(MATERIAL SUPPLIED Opens)
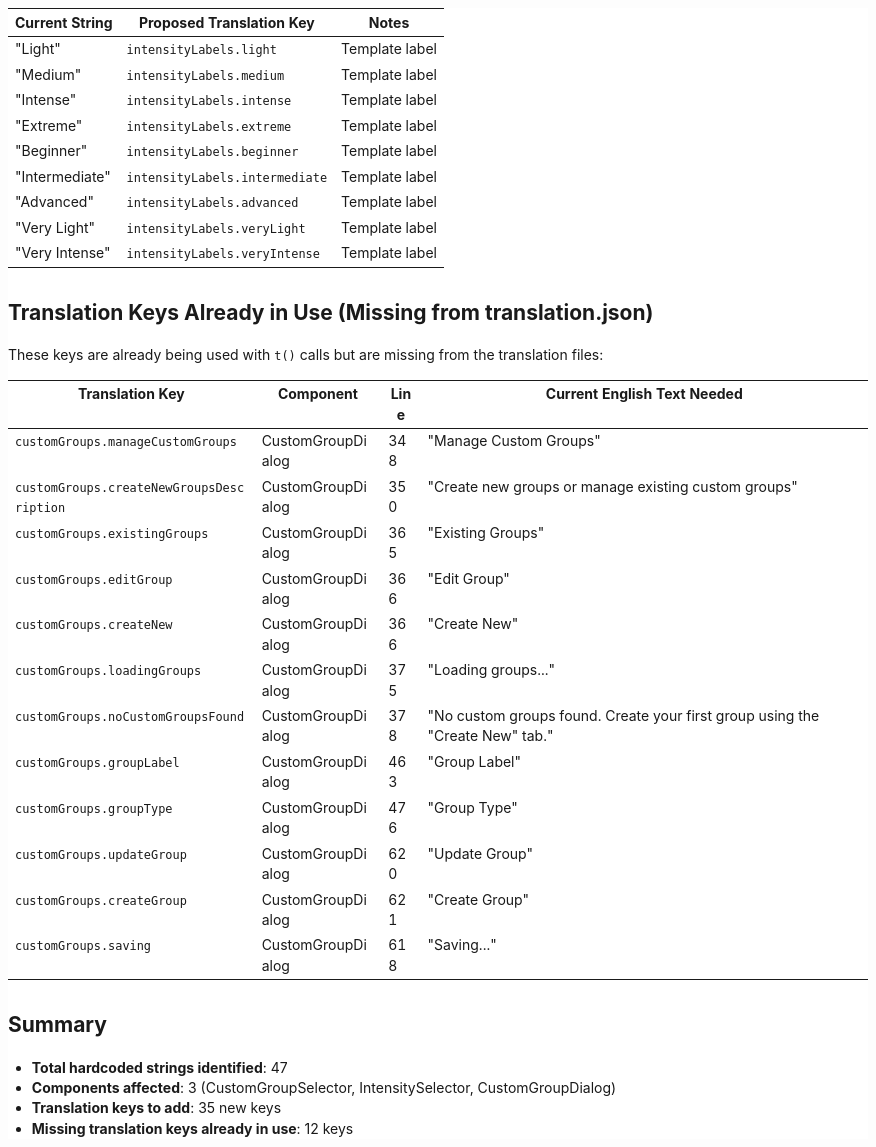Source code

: | Current String | Proposed Translation Key       | Notes          |
| -------------- | ------------------------------ | -------------- |
| "Light"        | `intensityLabels.light`        | Template label |
| "Medium"       | `intensityLabels.medium`       | Template label |
| "Intense"      | `intensityLabels.intense`      | Template label |
| "Extreme"      | `intensityLabels.extreme`      | Template label |
| "Beginner"     | `intensityLabels.beginner`     | Template label |
| "Intermediate" | `intensityLabels.intermediate` | Template label |
| "Advanced"     | `intensityLabels.advanced`     | Template label |
| "Very Light"   | `intensityLabels.veryLight`    | Template label |
| "Very Intense" | `intensityLabels.veryIntense`  | Template label |

## Translation Keys Already in Use (Missing from translation.json)

These keys are already being used with `t()` calls but are missing from the translation files:

| Translation Key                           | Component         | Line | Current English Text Needed                                                     |
| ----------------------------------------- | ----------------- | ---- | ------------------------------------------------------------------------------- |
| `customGroups.manageCustomGroups`         | CustomGroupDialog | 348  | "Manage Custom Groups"                                                          |
| `customGroups.createNewGroupsDescription` | CustomGroupDialog | 350  | "Create new groups or manage existing custom groups"                            |
| `customGroups.existingGroups`             | CustomGroupDialog | 365  | "Existing Groups"                                                               |
| `customGroups.editGroup`                  | CustomGroupDialog | 366  | "Edit Group"                                                                    |
| `customGroups.createNew`                  | CustomGroupDialog | 366  | "Create New"                                                                    |
| `customGroups.loadingGroups`              | CustomGroupDialog | 375  | "Loading groups..."                                                             |
| `customGroups.noCustomGroupsFound`        | CustomGroupDialog | 378  | "No custom groups found. Create your first group using the \"Create New\" tab." |
| `customGroups.groupLabel`                 | CustomGroupDialog | 463  | "Group Label"                                                                   |
| `customGroups.groupType`                  | CustomGroupDialog | 476  | "Group Type"                                                                    |
| `customGroups.updateGroup`                | CustomGroupDialog | 620  | "Update Group"                                                                  |
| `customGroups.createGroup`                | CustomGroupDialog | 621  | "Create Group"                                                                  |
| `customGroups.saving`                     | CustomGroupDialog | 618  | "Saving..."                                                                     |

## Summary

- **Total hardcoded strings identified**: 47
- **Components affected**: 3 (CustomGroupSelector, IntensitySelector, CustomGroupDialog)
- **Translation keys to add**: 35 new keys
- **Missing translation keys already in use**: 12 keys
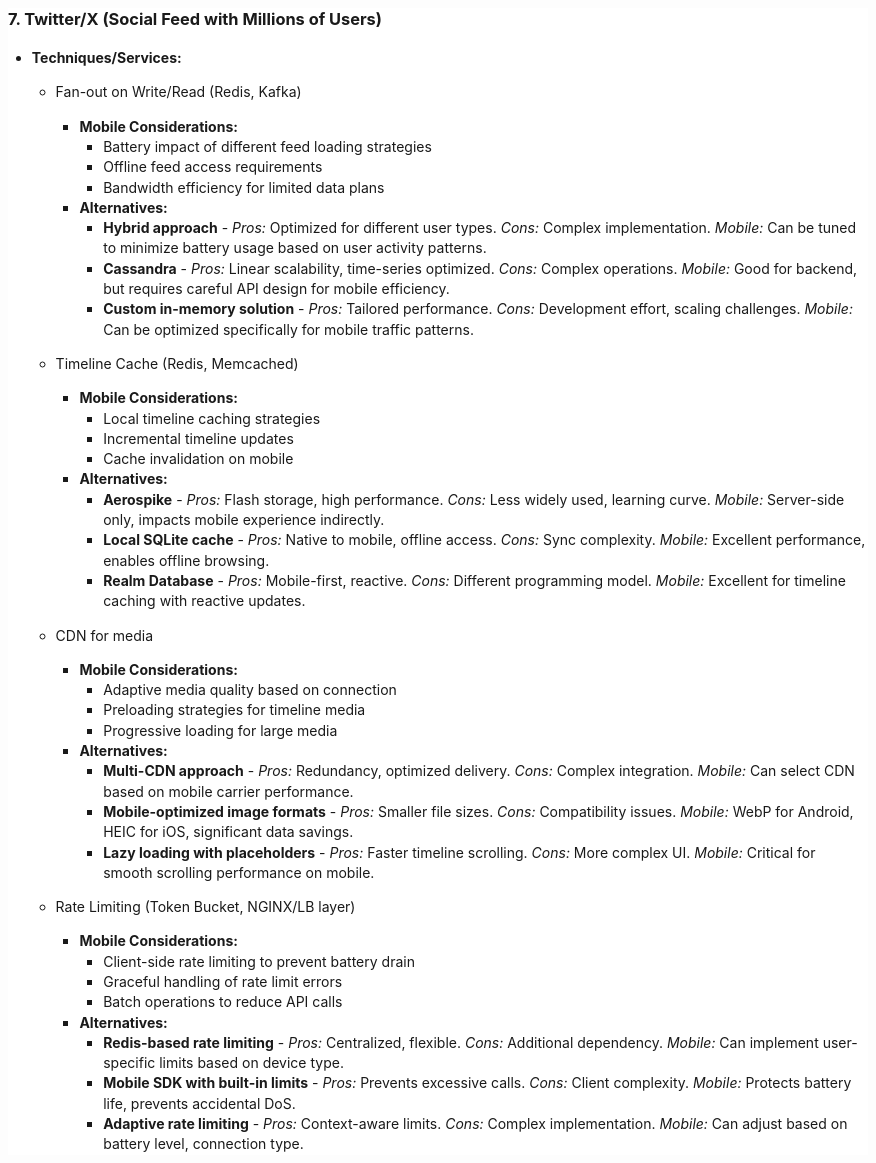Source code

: ### 7. **Twitter/X** (Social Feed with Millions of Users)  
- **Techniques/Services:**  
  - Fan-out on Write/Read (Redis, Kafka)
    - **Mobile Considerations:**
      - Battery impact of different feed loading strategies
      - Offline feed access requirements
      - Bandwidth efficiency for limited data plans
    - **Alternatives:**
      - **Hybrid approach** - *Pros:* Optimized for different user types. *Cons:* Complex implementation. *Mobile:* Can be tuned to minimize battery usage based on user activity patterns.
      - **Cassandra** - *Pros:* Linear scalability, time-series optimized. *Cons:* Complex operations. *Mobile:* Good for backend, but requires careful API design for mobile efficiency.
      - **Custom in-memory solution** - *Pros:* Tailored performance. *Cons:* Development effort, scaling challenges. *Mobile:* Can be optimized specifically for mobile traffic patterns.
  
  - Timeline Cache (Redis, Memcached)
    - **Mobile Considerations:**
      - Local timeline caching strategies
      - Incremental timeline updates
      - Cache invalidation on mobile
    - **Alternatives:**
      - **Aerospike** - *Pros:* Flash storage, high performance. *Cons:* Less widely used, learning curve. *Mobile:* Server-side only, impacts mobile experience indirectly.
      - **Local SQLite cache** - *Pros:* Native to mobile, offline access. *Cons:* Sync complexity. *Mobile:* Excellent performance, enables offline browsing.
      - **Realm Database** - *Pros:* Mobile-first, reactive. *Cons:* Different programming model. *Mobile:* Excellent for timeline caching with reactive updates.
  
  - CDN for media
    - **Mobile Considerations:**
      - Adaptive media quality based on connection
      - Preloading strategies for timeline media
      - Progressive loading for large media
    - **Alternatives:**
      - **Multi-CDN approach** - *Pros:* Redundancy, optimized delivery. *Cons:* Complex integration. *Mobile:* Can select CDN based on mobile carrier performance.
      - **Mobile-optimized image formats** - *Pros:* Smaller file sizes. *Cons:* Compatibility issues. *Mobile:* WebP for Android, HEIC for iOS, significant data savings.
      - **Lazy loading with placeholders** - *Pros:* Faster timeline scrolling. *Cons:* More complex UI. *Mobile:* Critical for smooth scrolling performance on mobile.
  
  - Rate Limiting (Token Bucket, NGINX/LB layer)
    - **Mobile Considerations:**
      - Client-side rate limiting to prevent battery drain
      - Graceful handling of rate limit errors
      - Batch operations to reduce API calls
    - **Alternatives:**
      - **Redis-based rate limiting** - *Pros:* Centralized, flexible. *Cons:* Additional dependency. *Mobile:* Can implement user-specific limits based on device type.
      - **Mobile SDK with built-in limits** - *Pros:* Prevents excessive calls. *Cons:* Client complexity. *Mobile:* Protects battery life, prevents accidental DoS.
      - **Adaptive rate limiting** - *Pros:* Context-aware limits. *Cons:* Complex implementation. *Mobile:* Can adjust based on battery level, connection type.
  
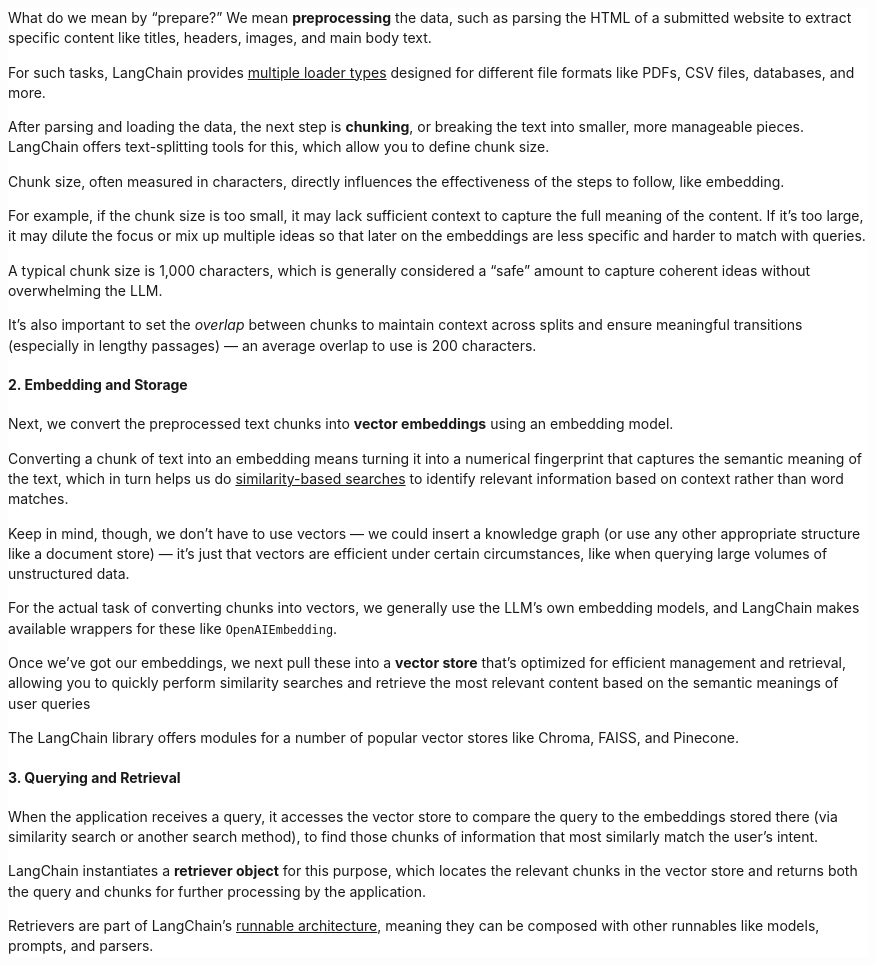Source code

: What do we mean by “prepare?” We mean **preprocessing** the data, such as parsing the HTML of a submitted website to extract specific content like titles, headers, images, and main body text.

For such tasks, LangChain provides [multiple loader types](https://python.langchain.com/docs/how_to/) designed for different file formats like PDFs, CSV files, databases, and more.

After parsing and loading the data, the next step is **chunking**, or breaking the text into smaller, more manageable pieces. LangChain offers text-splitting tools for this, which allow you to define chunk size.

Chunk size, often measured in characters, directly influences the effectiveness of the steps to follow, like embedding.

For example, if the chunk size is too small, it may lack sufficient context to capture the full meaning of the content. If it’s too large, it may dilute the focus or mix up multiple ideas so that later on the embeddings are less specific and harder to match with queries.

A typical chunk size is 1,000 characters, which is generally considered a “safe” amount to capture coherent ideas without overwhelming the LLM.

It’s also important to set the *overlap* between chunks to maintain context across splits and ensure meaningful transitions (especially in lengthy passages) — an average overlap to use is 200 characters.

#### 2. Embedding and Storage

Next, we convert the preprocessed text chunks into **vector embeddings** using an embedding model.

Converting a chunk of text into an embedding means turning it into a numerical fingerprint that captures the semantic meaning of the text, which in turn helps us do [similarity-based searches](https://www.pinecone.io/learn/what-is-similarity-search/) to identify relevant information based on context rather than word matches.

Keep in mind, though, we don’t have to use vectors — we could insert a knowledge graph (or use any other appropriate structure like a document store) — it’s just that vectors are efficient under certain circumstances, like when querying large volumes of unstructured data.

For the actual task of converting chunks into vectors, we generally use the LLM’s own embedding models, and LangChain makes available wrappers for these like `OpenAIEmbedding`.

Once we’ve got our embeddings, we next pull these into a **vector store** that’s optimized for efficient management and retrieval, allowing you to quickly perform similarity searches and retrieve the most relevant content based on the semantic meanings of user queries

The LangChain library offers modules for a number of popular vector stores like Chroma, FAISS, and Pinecone.

#### 3. Querying and Retrieval

When the application receives a query, it accesses the vector store to compare the query to the embeddings stored there (via similarity search or another search method), to find those chunks of information that most similarly match the user’s intent.

LangChain instantiates a **retriever object** for this purpose, which locates the relevant chunks in the vector store and returns both the query and chunks for further processing by the application.

Retrievers are part of LangChain’s [runnable architecture](https://python.langchain.com/docs/concepts/runnables/), meaning they can be composed with other runnables like models, prompts, and parsers.
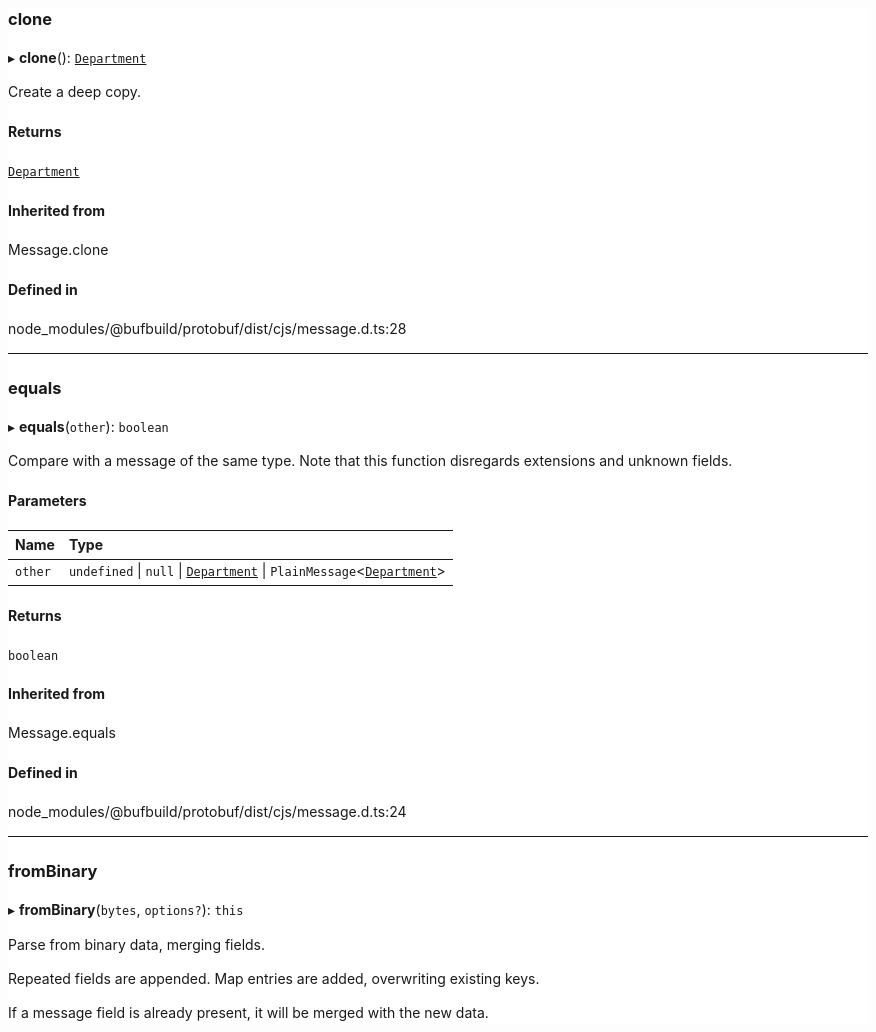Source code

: ### clone

▸ **clone**(): [`Department`](Department.md)

Create a deep copy.

#### Returns

[`Department`](Department.md)

#### Inherited from

Message.clone

#### Defined in

node_modules/@bufbuild/protobuf/dist/cjs/message.d.ts:28

___

### equals

▸ **equals**(`other`): `boolean`

Compare with a message of the same type.
Note that this function disregards extensions and unknown fields.

#### Parameters

| Name | Type |
| :------ | :------ |
| `other` | `undefined` \| ``null`` \| [`Department`](Department.md) \| `PlainMessage`\<[`Department`](Department.md)\> |

#### Returns

`boolean`

#### Inherited from

Message.equals

#### Defined in

node_modules/@bufbuild/protobuf/dist/cjs/message.d.ts:24

___

### fromBinary

▸ **fromBinary**(`bytes`, `options?`): `this`

Parse from binary data, merging fields.

Repeated fields are appended. Map entries are added, overwriting
existing keys.

If a message field is already present, it will be merged with the
new data.
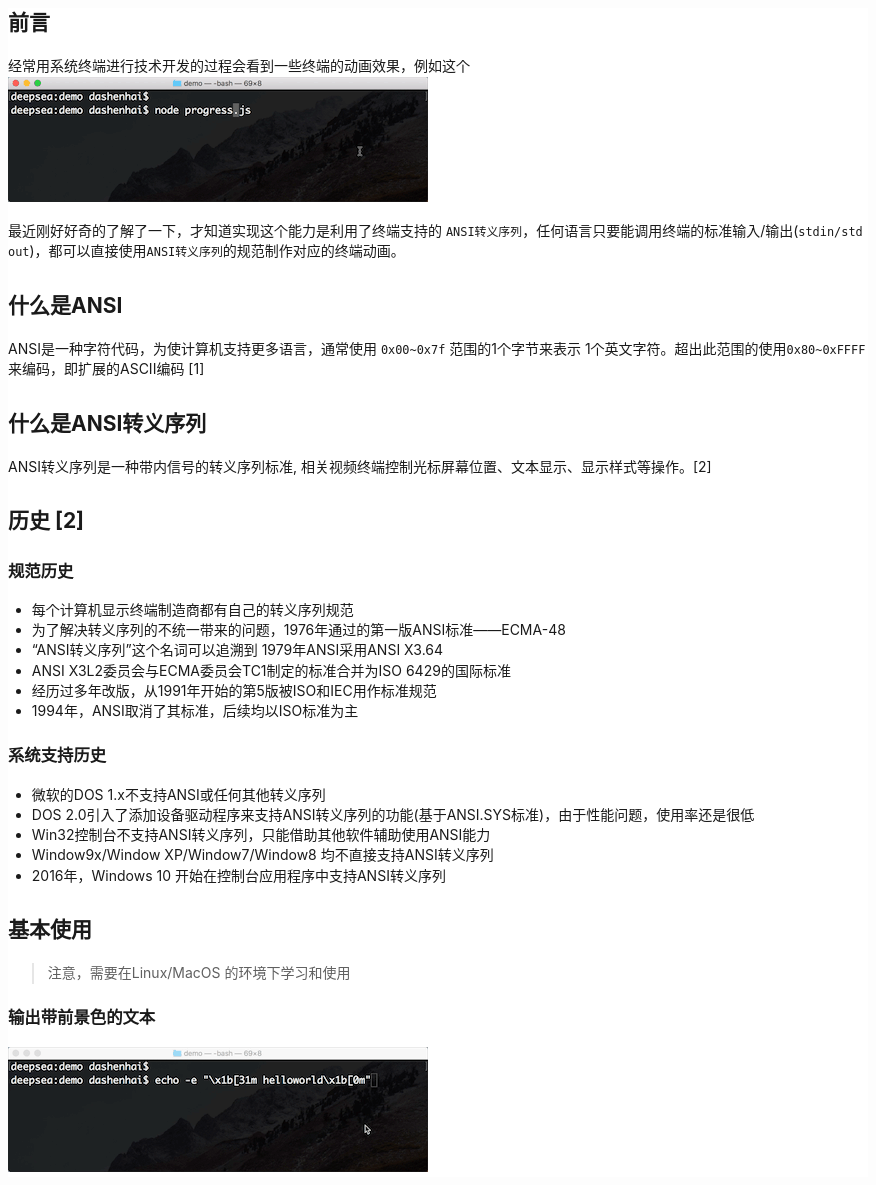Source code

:## 前言
经常用系统终端进行技术开发的过程会看到一些终端的动画效果，例如这个
![002-progress](./image/cmd-01.gif)

最近刚好好奇的了解了一下，才知道实现这个能力是利用了终端支持的 `ANSI转义序列`，任何语言只要能调用终端的标准输入/输出(`stdin/stdout`)，都可以直接使用`ANSI转义序列`的规范制作对应的终端动画。

## 什么是ANSI

ANSI是一种字符代码，为使计算机支持更多语言，通常使用 `0x00~0x7f` 范围的1个字节来表示 1个英文字符。超出此范围的使用`0x80~0xFFFF`来编码，即扩展的ASCII编码 [1]

## 什么是ANSI转义序列

ANSI转义序列是一种带内信号的转义序列标准, 相关视频终端控制光标屏幕位置、文本显示、显示样式等操作。[2]

## 历史 [2]

### 规范历史

- 每个计算机显示终端制造商都有自己的转义序列规范
- 为了解决转义序列的不统一带来的问题，1976年通过的第一版ANSI标准——ECMA-48
- “ANSI转义序列”这个名词可以追溯到 1979年ANSI采用ANSI X3.64
- ANSI X3L2委员会与ECMA委员会TC1制定的标准合并为ISO 6429的国际标准
- 经历过多年改版，从1991年开始的第5版被ISO和IEC用作标准规范
- 1994年，ANSI取消了其标准，后续均以ISO标准为主

### 系统支持历史

- 微软的DOS 1.x不支持ANSI或任何其他转义序列
- DOS 2.0引入了添加设备驱动程序来支持ANSI转义序列的功能(基于ANSI.SYS标准)，由于性能问题，使用率还是很低
- Win32控制台不支持ANSI转义序列，只能借助其他软件辅助使用ANSI能力
- Window9x/Window XP/Window7/Window8 均不直接支持ANSI转义序列
- 2016年，Windows 10 开始在控制台应用程序中支持ANSI转义序列


## 基本使用
> 注意，需要在Linux/MacOS 的环境下学习和使用

### 输出带前景色的文本
![000_red_front_color](./image/cmd-02.gif)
(MATERIAL SUPPLIED Closes)
• **WHAT IS REQUIRED**
Your answer must be the lines from the one containing "- 微软的DOS 1.x不支持ANSI或任何其他转义序列" to the last line of the entries, repeated exactly and with nothing else.

• **OUTPUT BELOW**
- 微软的DOS 1.x不支持ANSI或任何其他转义序列
- DOS 2.0引入了添加设备驱动程序来支持ANSI转义序列的功能(基于ANSI.SYS标准)，由于性能问题，使用率还是很低
- Win32控制台不支持ANSI转义序列，只能借助其他软件辅助使用ANSI能力
- Window9x/Window XP/Window7/Window8 均不直接支持ANSI转义序列
- 2016年，Windows 10 开始在控制台应用程序中支持ANSI转义序列


## 基本使用
> 注意，需要在Linux/MacOS 的环境下学习和使用

### 输出带前景色的文本
![000_red_front_color](./image/cmd-02.gif)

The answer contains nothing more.